NRBQ: A Great Bar Band? Think Again

Terry Adams and NRBQ will have their hojo working Dec. 7 at the Paramount in Peekskill.

We Travel The Spaceways album cover. Courtesy Paramount Hudson Valley
We Travel The Spaceways album cover. Courtesy Paramount Hudson Valley

NRBQ is playing at the Paramount on Dec. 7. Founder and front man Terry Adams took time from a recording session to talk with Patch about the band, the music and the upcoming album.

Patch: On the web, NRBQ is characterized as a great bar band?

Adams: I see that written sometimes—some critic wrote it and it just got repeated. I don't even know what that means. We play all kinds of concerts and all kinds of festivals. It could have been said by someone with a pretty shallow viewpoint, or ears: They're not really listening to what we play if they think that.

Patch: You started NRBQ because you had a vision. How has that changed over 40 years?

Adams: It's changed very little. I don't know why, but I had my own take on culture, music and whatever else, and I just stuck with it. I have had great musicians come along and help me take it places. 

I never had a desire to sign up for things. In school I couldn't stand to line up -- I would start tying my shoe. 

My vision, I guess, was to take the sound that we absorbed and put it back out there. I don't consciously go and try to do that. What kinds of cultural music comes into your ears as you're growing up will have an effect on you, you don't have to plan on it. 

I've always been fortunate to be with the best musicians. Whoever's been in the band, you cannot deny, have been great, great players. 

I've had the gift of longevity. It's like the boys in the neighborhood would go for a race and start running. They were so much faster than me. Eventually I would pass them, they'd be laying on the sidewalk having run out of gas. I just kept going. 

Patch: What was your worst show in terms of things going wrong?

Adams: I remember being in Sweden somewhere. For some reason—maybe the band ate all the food backstage—these guys decided before we went on to detune all our instruments. Every note has a string that has to be tuned on what I play. We walked out and not one note was what it was supposed to be. We made the best of that, and wound up playing one of our best sets. What started out to be sabotage ended up being interesting. 

Patch: What do you prefer now, concerts or recording?

Adams: Playing live is what keeps us happy. That's what it's about, playing for people, going to a place and tuning it up to what we think the place needs. You start a certain way and end another way, and hope to leave it where you need it. 

Certain places will start playing recorded music as soon as you get offstage. That's a shame, because you work so hard to get the vibrations where they are. It's something that I've gone up against my whole career. So now we sort of settle for no recorded music for at least 10 minutes before we walk out on stage. 
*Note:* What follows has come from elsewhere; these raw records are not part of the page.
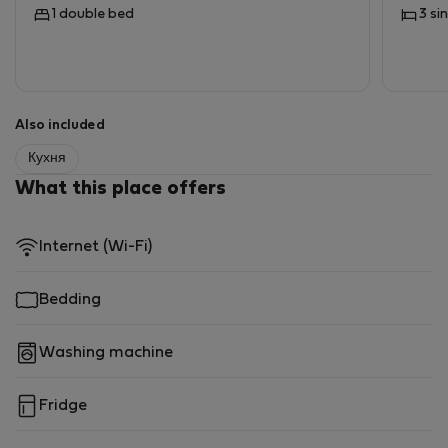
1 double bed
3 si
Also included
Кухня
What this place offers
Internet (Wi-Fi)
Bedding
Washing machine
Fridge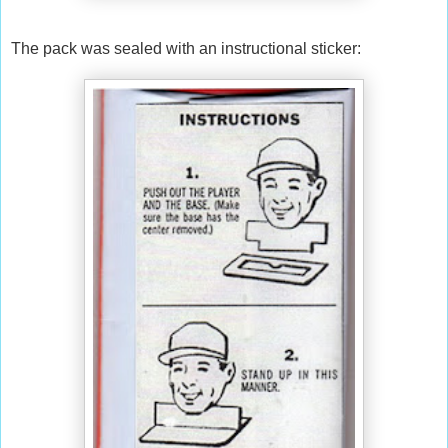
The pack was sealed with an instructional sticker: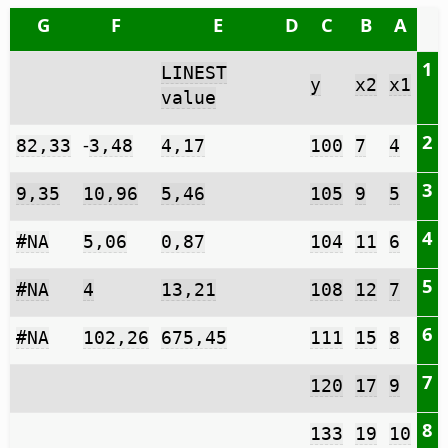
G
F
E
D
C
B
A
1
LINEST
y
x2
x1
value
2
-
82,33
3,48
4,17
100
7
4
3
9,35
10,96
5,46
105
9
5
4
#NA
5,06
0,87
104
11
6
5
#NA
4
13,21
108
12
7
6
#NA
102,26
675,45
111
15
8
7
120
17
9
8
133
19
10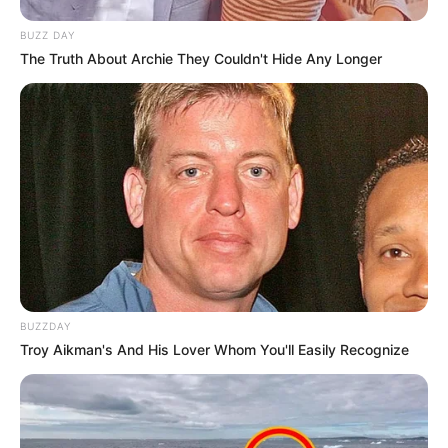
BUZZ DAY
The Truth About Archie They Couldn't Hide Any Longer
BUZZDAY
Troy Aikman's And His Lover Whom You'll Easily Recognize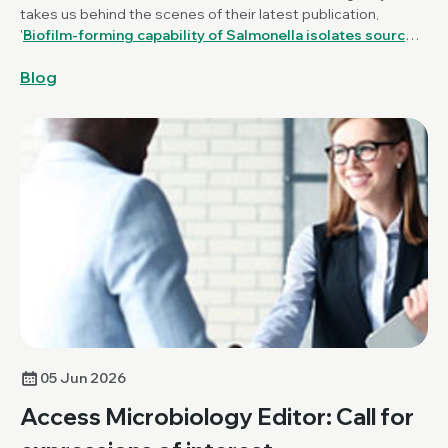
takes us behind the scenes of their latest publication,
'
Biofilm-forming capability of Salmonella isolates sourced
from poultry production and farm environments in Great
Blog
Britain
', published in the
Journal of Medical Microbiology
.
05 Jun 2026
Access Microbiology Editor: Call for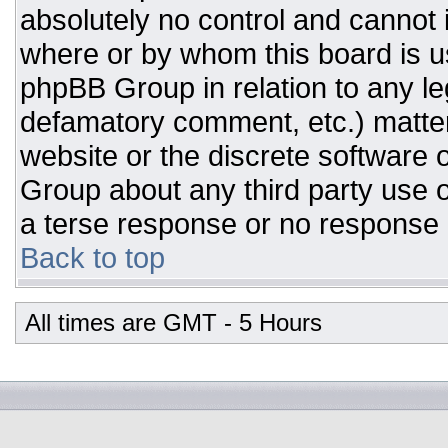
absolutely no control and cannot 
where or by whom this board is us
phpBB Group in relation to any leg
defamatory comment, etc.) matter
website or the discrete software 
Group about any third party use o
a terse response or no response a
Back to top
All times are GMT - 5 Hours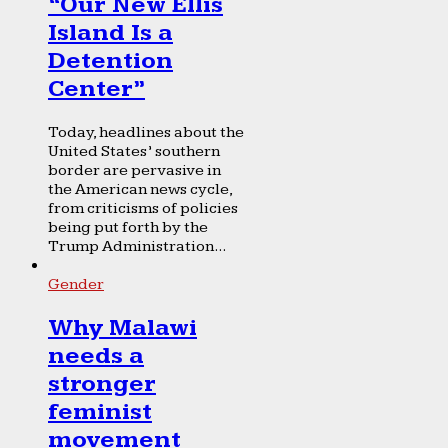
“Our New Ellis
Island Is a
Detention
Center”
Today, headlines about the
United States’ southern
border are pervasive in
the American news cycle,
from criticisms of policies
being put forth by the
Trump Administration...
Gender
Why Malawi
needs a
stronger
feminist
movement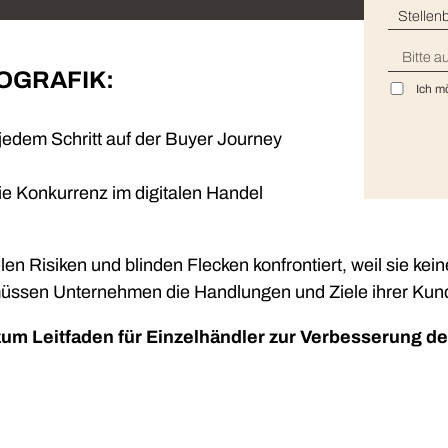
Insights
Stell
Generate and analyze insights to inform your strategy.
Land
FOGRAFIK:
Technology
Profess
Ich m
Trust that your customer data is secure with the highest
Enjoy ef
level of privacy and governance controls.
dem Schritt auf der Buyer Journey
e Konkurrenz im digitalen Handel
len Risiken und blinden Flecken konfrontiert, weil sie kei
üssen Unternehmen die Handlungen und Ziele ihrer Kunde
zum Leitfaden für Einzelhändler zur Verbesserung d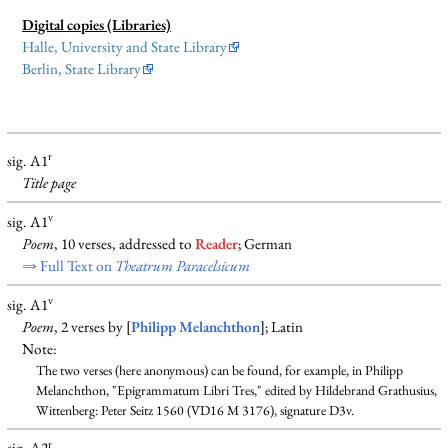
Digital copies (Libraries)
Halle, University and State Library
Berlin, State Library
r
sig. A1
Title page
v
sig. A1
Poem
, 10 verses, addressed to
Reader
; German
⇒ Full Text on
Theatrum Paracelsicum
v
sig. A1
Poem
, 2 verses by [
Philipp Melanchthon
]; Latin
Note:
The two verses (here anonymous) can be found, for example, in Philipp
Melanchthon, "Epigrammatum Libri Tres," edited by Hildebrand Grathusius,
Wittenberg: Peter Seitz 1560 (VD16 M 3176), signature D3v.
r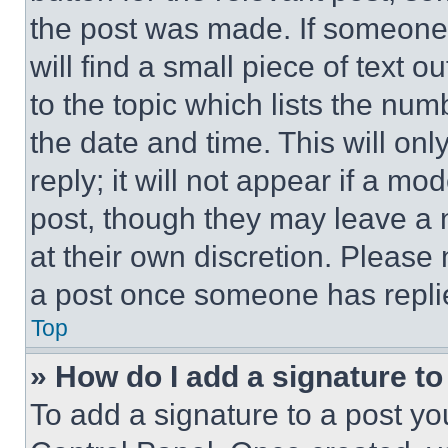
the post was made. If someone 
will find a small piece of text 
to the topic which lists the num
the date and time. This will o
reply; it will not appear if a mo
post, though they may leave a n
at their own discretion. Please
a post once someone has repli
Top
» How do I add a signature t
To add a signature to a post yo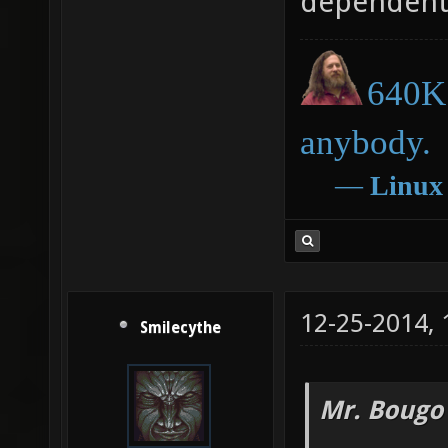
dependent
640K 
anybody.
―
Linux
12-25-2014,
Smilecythe
Mr. Bougo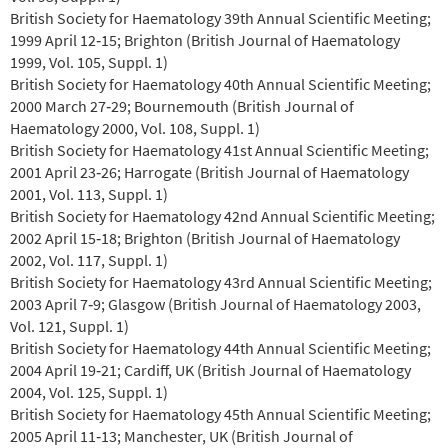
British Society for Haematology 39th Annual Scientific Meeting;
1999 April 12‐15; Brighton (British Journal of Haematology
1999, Vol. 105, Suppl. 1)
British Society for Haematology 40th Annual Scientific Meeting;
2000 March 27‐29; Bournemouth (British Journal of
Haematology 2000, Vol. 108, Suppl. 1)
British Society for Haematology 41st Annual Scientific Meeting;
2001 April 23‐26; Harrogate (British Journal of Haematology
2001, Vol. 113, Suppl. 1)
British Society for Haematology 42nd Annual Scientific Meeting;
2002 April 15‐18; Brighton (British Journal of Haematology
2002, Vol. 117, Suppl. 1)
British Society for Haematology 43rd Annual Scientific Meeting;
2003 April 7‐9; Glasgow (British Journal of Haematology 2003,
Vol. 121, Suppl. 1)
British Society for Haematology 44th Annual Scientific Meeting;
2004 April 19‐21; Cardiff, UK (British Journal of Haematology
2004, Vol. 125, Suppl. 1)
British Society for Haematology 45th Annual Scientific Meeting;
2005 April 11‐13; Manchester, UK (British Journal of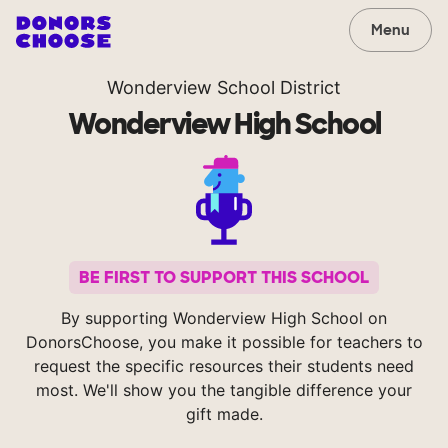
Menu
Wonderview School District
Wonderview High School
BE FIRST TO SUPPORT THIS SCHOOL
By supporting Wonderview High School on
DonorsChoose, you make it possible for teachers to
request the specific resources their students need
most. We'll show you the tangible difference your
gift made.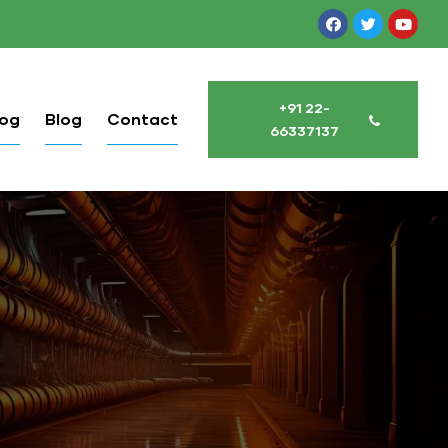
+91 22-
log
Blog
Contact
66337137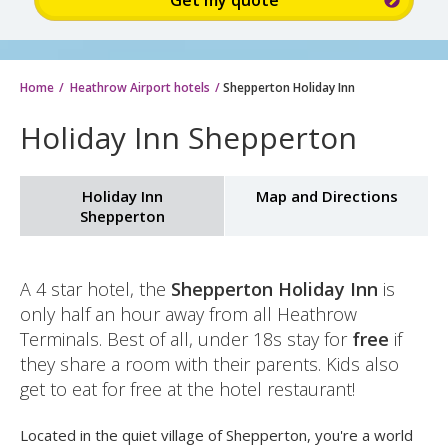
Sign
up
for
up
to
Home
Heathrow Airport hotels
Shepperton Holiday Inn
15%
Holiday Inn Shepperton
discount:
Holiday Inn
Map and Directions
Shepperton
A 4 star hotel, the
Shepperton Holiday Inn
is
only half an hour away from all Heathrow
Terminals. Best of all, under 18s stay for
free
if
they share a room with their parents. Kids also
get to eat for free at the hotel restaurant!
Located in the quiet village of Shepperton, you're a world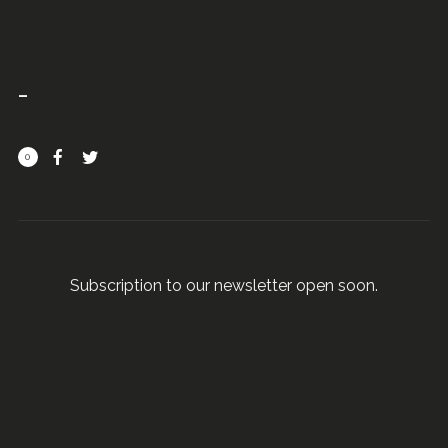
0
Subscription to our newsletter open soon.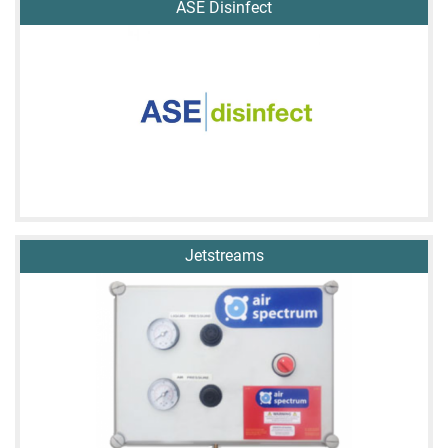
ASE Disinfect
Jetstreams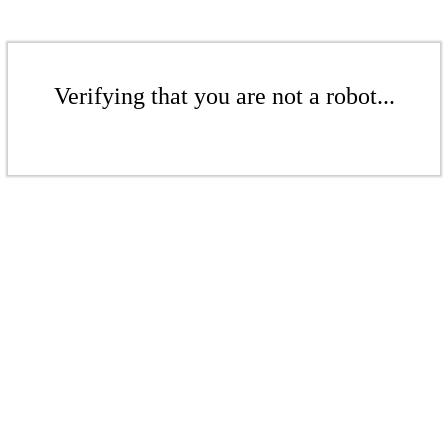
Verifying that you are not a robot...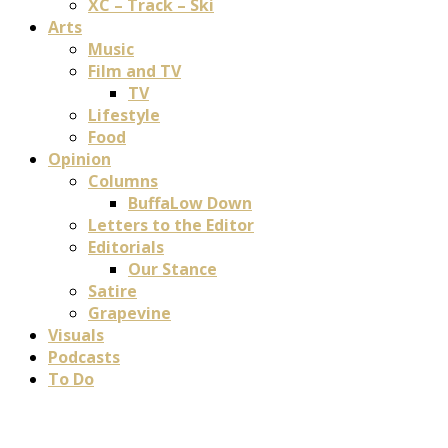
XC – Track – Ski
Arts
Music
Film and TV
TV
Lifestyle
Food
Opinion
Columns
BuffaLow Down
Letters to the Editor
Editorials
Our Stance
Satire
Grapevine
Visuals
Podcasts
To Do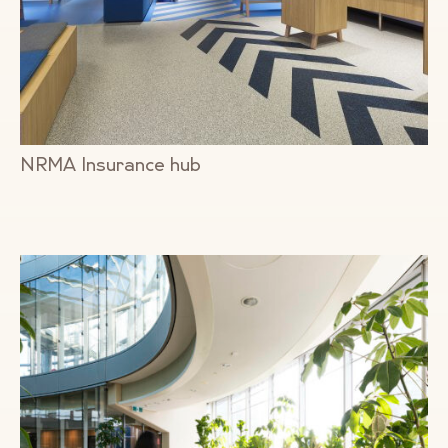
NRMA Insurance hub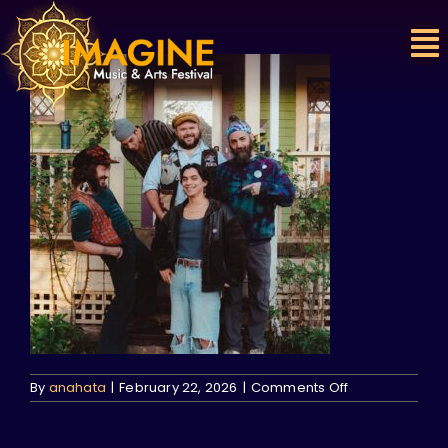
Skip
to
content
on
By
anahata
|
February 22, 2026
|
Comments Off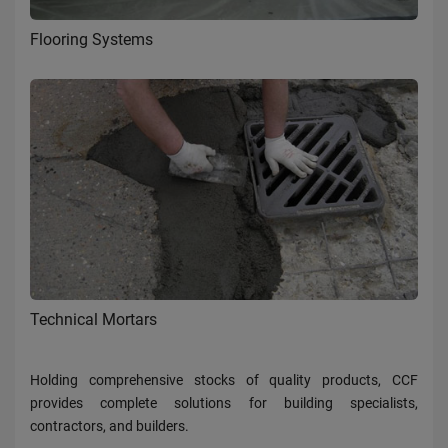
Flooring Systems
Technical Mortars
Holding comprehensive stocks of quality products, CCF
provides complete solutions for building specialists,
contractors, and builders.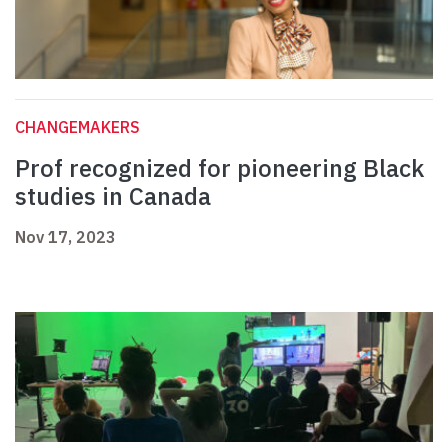
CHANGEMAKERS
Prof recognized for pioneering Black
studies in Canada
Nov 17, 2023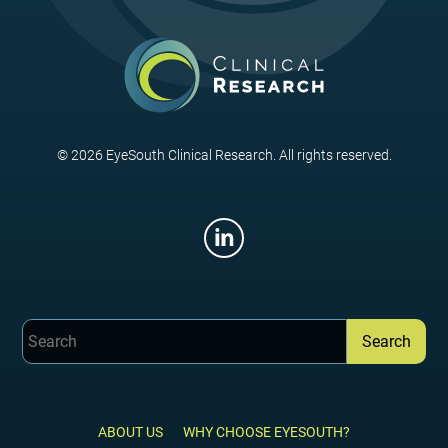
© 2026 EyeSouth Clinical Research. All rights reserved.
ABOUT US
WHY CHOOSE EYESOUTH?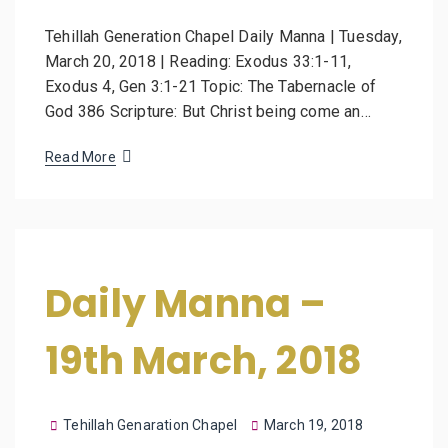
Tehillah Generation Chapel Daily Manna | Tuesday,
March 20, 2018 | Reading: Exodus 33:1-11,
Exodus 4, Gen 3:1-21 Topic: The Tabernacle of
God 386 Scripture: But Christ being come an…
Read More
Daily Manna –
19th March, 2018
Tehillah Genaration Chapel
March 19, 2018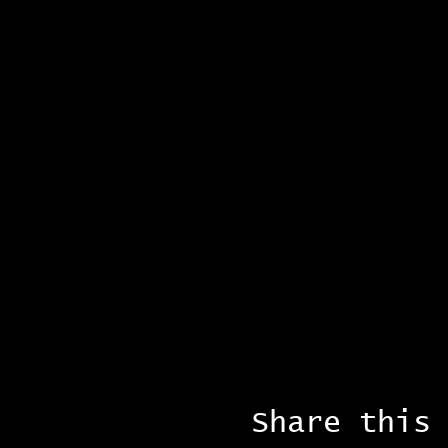
Share this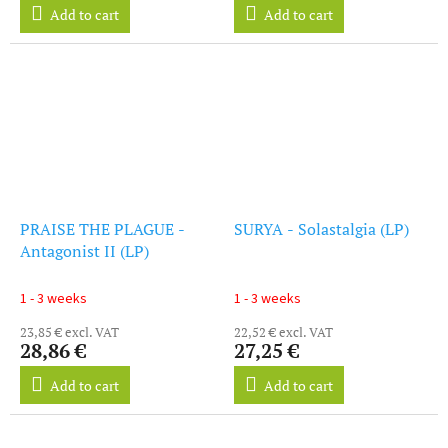
Add to cart
Add to cart
PRAISE THE PLAGUE -
SURYA - Solastalgia (LP)
Antagonist II (LP)
1 - 3 weeks
1 - 3 weeks
23,85 € excl. VAT
22,52 € excl. VAT
28,86 €
27,25 €
Add to cart
Add to cart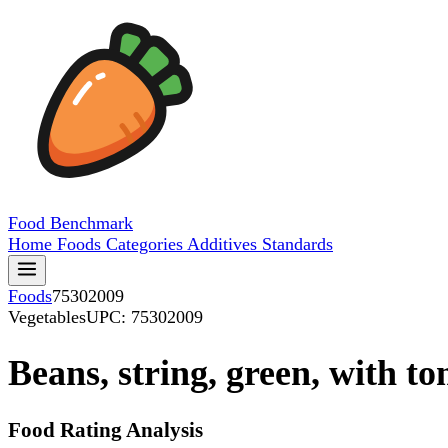
Food
Benchmark
Home
Foods
Categories
Additives
Standards
Foods
75302009
Vegetables
UPC: 75302009
Beans, string, green, with t
Food Rating Analysis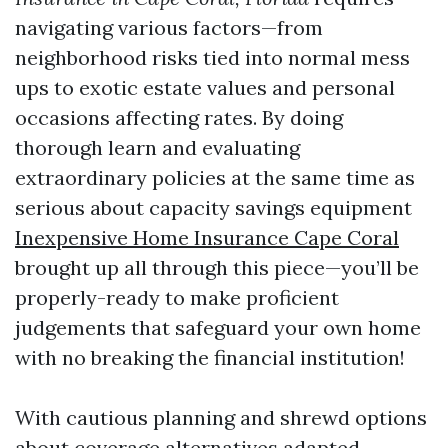
navigating various factors—from
neighborhood risks tied into normal mess
ups to exotic estate values and personal
occasions affecting rates. By doing
thorough learn and evaluating
extraordinary policies at the same time as
serious about capacity savings equipment
Inexpensive Home Insurance Cape Coral
brought up all through this piece—you’ll be
properly-ready to make proficient
judgements that safeguard your own home
with no breaking the financial institution!
With cautious planning and shrewd options
about coverage alternatives adapted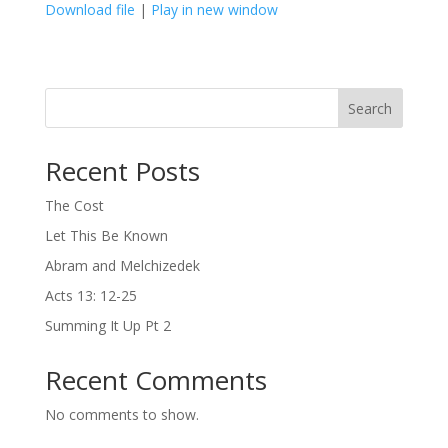
Download file
|
Play in new window
SHARE
LINK
Search
EMBED
Recent Posts
The Cost
Let This Be Known
Abram and Melchizedek
Acts 13: 12-25
Summing It Up Pt 2
Recent Comments
No comments to show.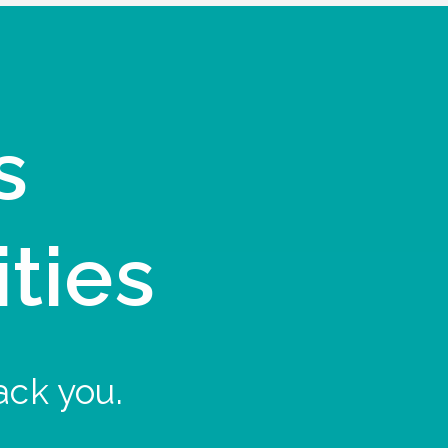
s
ities
ack you.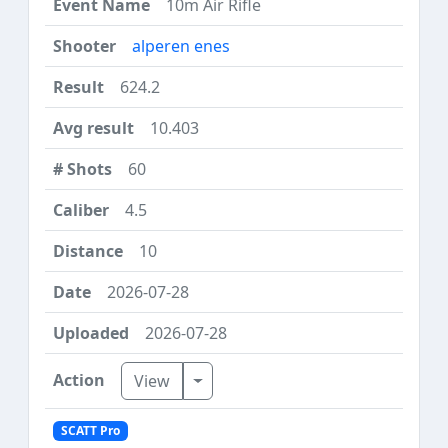
10m Air Rifle
alperen enes
624.2
10.403
60
4.5
10
2026-07-28
2026-07-28
Toggle Dropdown
View
SCATT Pro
Patch: How do Peekskill and the Paramount fit into your tour schedule?

Adams: We've done something different this year. Normally we we play a pretty good week or two over the Thanksgiving period and then again over the end of the year—Christmas, New Year's. This time I wanted to actually not be playing during those times, instead play a small amount between the two, just to have time off for a change. So we're playing just a few places in December. We'll start up again in January. 

Patch: You're recording now—when's the next album coming out?

Adams: Well, every time we get together we record new music. I like to keep recording so we usually end up with maybe 30 songs recorded, then put a release together. 

We could have stopped 6 months ago….we just keep going. Pretty soon we should have an answer to that question. This band, I like to think, the difference is that good music is made by personalities, where you can hear the personality through the instrument they play. Whereas some music is just the instrument -- if you can play it you have the job. 

Patch: OK, then. As someone who plays a toy piano, how would you describe your own personality?

Adams: It's just a sound, one sound. 

I had a pickup put on one of those for a few years, and plugged it into a Fender amp. It was one way to hear it—but those sounds will go right through your brain. 

They're pretty fragile. I haven't used them recently on stage. I have some nice ones, from different countries. 

Patch: What are you listening to these days?

Adams: I listen—you may think I'm just saying this, but I really do listen to the sound of the birds. Not the band the Byrds. I like all kinds of sounds and if you just let it all in, if you hear it as one thing, it can be really inspiring. And you never know what's going to sound good. Sometimes a car horn sounds good.